My heart broke as I heard the stories of young boys, the age of my oldest,  exploited by those who were supposed to protect them, just so they could have the meagerness of what life should grant them freely.

Then the reality of the nearness of life’s hurts filled my morning as I sat with people, in pain physical and emotional, sitting present and feeling hopeless.

A Chaplain once called spiritual care “standing in the wind of someone else’s pain”.

Being present with someone in the hardest parts of their lives means that the force of injustice, brokenness, and helpless hopelessness can leave us feeling battered by our inability to fix or change what’s going on.

I can’t heal that person’s physical and emotional wounds. I can’t exact justice for those orphans a half a world away.

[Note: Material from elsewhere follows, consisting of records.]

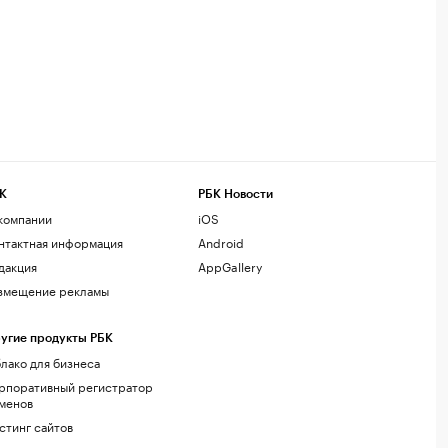
К
РБК Новости
компании
iOS
нтактная информация
Android
дакция
AppGallery
змещение рекламы
угие продукты РБК
лако для бизнеса
рпоративный регистратор
менов
стинг сайтов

And that’s where the tears come from.

From the feeling that my meager offering of presence isn’t even a drop that registers in the bucket.

That some hurts are too big and too complicated for me to be of any help at all.

So I cried, trying to process, trying to pray, not even trying to make sense of the absolutely senseless. Seeking God in the I don’t know what.

And then the still small voice came.

“I’m there, I’m in the room”

Because even though my presence feels inadequate, God’s presence isn’t.

When I walk into each room, God has gone before me. Whether the person in the room knows or acknowledges Him at all, He permeates this world.

He’s in the room. He’s in the room with them, with me. He surrounds the situation and their pain with a depth of understanding that only the Sacrifice for that pain can know.

The depth that I ache is nothing to the tears that he sheds as he looks upon his creation, that person sitting in the bed. Seeing the depth of their experience where I only see the sliver.

He reminded me that my role is to add my presence to His. To bring into the room the knowledge of Him that may be lacking. To bring into the room the hands and feet of His servant. To listen, to grieve, to encourage, to be.

Because I can’t alleviate their pain, but He can.

 

4 thoughts on “God is in the Room

  1. Hi Mandy
    Both a challenge and a huge encouragement. Thank you for your openness and honesty.

    I’ve been pondering the account of the Triumphal entry in John 12, and the comments of Jesus that follow regarding his coming glorification. “Where I am, my servant will also be.” The order is important here, it’s not ‘where we are, we invite God to join us’, it is that God is already there (in the room) and calls His servants to join Him.
    Blessings!

  2. I’m so glad you had tears for this moment. There’s a lot of them for those who serve others between this and the world to come.

  3. Thank you so much for this. Divine timing for me! It’s been a week of walking through overwhelming brokenness around me.